> _SELECTED EXCERPT_
========================================
Week 03

02-11-2015

Project One introduced
Databases
PHP

Introduction

By now, we have covered a fair amount of ground. You have a little tiny web server running on your laptop (isn’t it cute?). You’ve written your first bit of PHP. You’re starting to wrap your mind around design and how it’s a strange discipline that crosses multiple domains. You’ve also, hopefully, agreed that at the center of design’s pretty little heart, it’s all about solving problems. Hopefully, I’ve also convinced you that solving problems is easier when you have seen the problem before, but much harder when you have ambiguity. Unfortunately for all of us (or fortunately if you thrive on challenges), we’re living in an era of interaction design where the lines aren’t already drawn and all we have to do is color them in. Instead, we live in ambiguity. Folks are inventing stuff all the time that are new things that provide new ways of doing things. And that means we need some tools to help us make sense of ambiguity. We saw how the early printers made sense of their medium (slowly) and how cross-disciplinary teams that look at the real needs of users make faster progress (like the development of the mouse and the GUI). You saw how Cooper argues that one of the key tools that help us make sense of ambiguity is understanding our user’s goals and developing a goal-oriented product.
========================================
Reproduce the Week 03 course notes in full, word for word. The data is a separate body of material, distinct from the Week 03 course notes.

> _DATA FOR REVIEW_
========================================
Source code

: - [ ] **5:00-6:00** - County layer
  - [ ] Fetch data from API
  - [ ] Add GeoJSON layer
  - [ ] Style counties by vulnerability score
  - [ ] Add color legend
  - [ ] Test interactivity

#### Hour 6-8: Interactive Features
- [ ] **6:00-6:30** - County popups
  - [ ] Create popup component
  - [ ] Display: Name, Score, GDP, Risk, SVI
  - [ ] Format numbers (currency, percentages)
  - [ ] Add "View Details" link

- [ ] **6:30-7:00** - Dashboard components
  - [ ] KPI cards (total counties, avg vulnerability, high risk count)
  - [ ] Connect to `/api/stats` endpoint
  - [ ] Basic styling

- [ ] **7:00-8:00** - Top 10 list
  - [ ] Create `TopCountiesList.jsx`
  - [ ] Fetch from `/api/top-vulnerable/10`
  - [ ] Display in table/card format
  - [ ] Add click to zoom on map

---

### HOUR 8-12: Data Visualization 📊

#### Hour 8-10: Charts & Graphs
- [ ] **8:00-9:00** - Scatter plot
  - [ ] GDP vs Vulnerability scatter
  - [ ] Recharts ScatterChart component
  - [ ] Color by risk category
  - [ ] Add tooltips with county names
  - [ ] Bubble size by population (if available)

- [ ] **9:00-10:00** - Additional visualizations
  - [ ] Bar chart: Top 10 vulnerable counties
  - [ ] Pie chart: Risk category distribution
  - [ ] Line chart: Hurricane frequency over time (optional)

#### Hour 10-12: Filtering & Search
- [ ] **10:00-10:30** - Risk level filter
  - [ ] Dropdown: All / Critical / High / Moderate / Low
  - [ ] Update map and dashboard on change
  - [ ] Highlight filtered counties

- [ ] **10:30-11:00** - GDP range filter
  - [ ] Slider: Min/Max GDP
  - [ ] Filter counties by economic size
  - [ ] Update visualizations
========================================
> _TASK ANSWER_
Week 03

02-11-2015

Project One introduced
Databases
PHP

Introduction

By now, we have covered a fair amount of ground. You have a little tiny web server running on your laptop (isn’t it cute?). You’ve written your first bit of PHP. You’re starting to wrap your mind around design and how it’s a strange discipline that crosses multiple domains. You’ve also, hopefully, agreed that at the center of design’s pretty little heart, it’s all about solving problems. Hopefully, I’ve also convinced you that solving problems is easier when you have seen the problem before, but much harder when you have ambiguity. Unfortunately for all of us (or fortunately if you thrive on challenges), we’re living in an era of interaction design where the lines aren’t already drawn and all we have to do is color them in. Instead, we live in ambiguity. Folks are inventing stuff all the time that are new things that provide new ways of doing things. And that means we need some tools to help us make sense of ambiguity. We saw how the early printers made sense of their medium (slowly) and how cross-disciplinary teams that look at the real needs of users make faster progress (like the development of the mouse and the GUI). You saw how Cooper argues that one of the key tools that help us make sense of ambiguity is understanding our user’s goals and developing a goal-oriented product.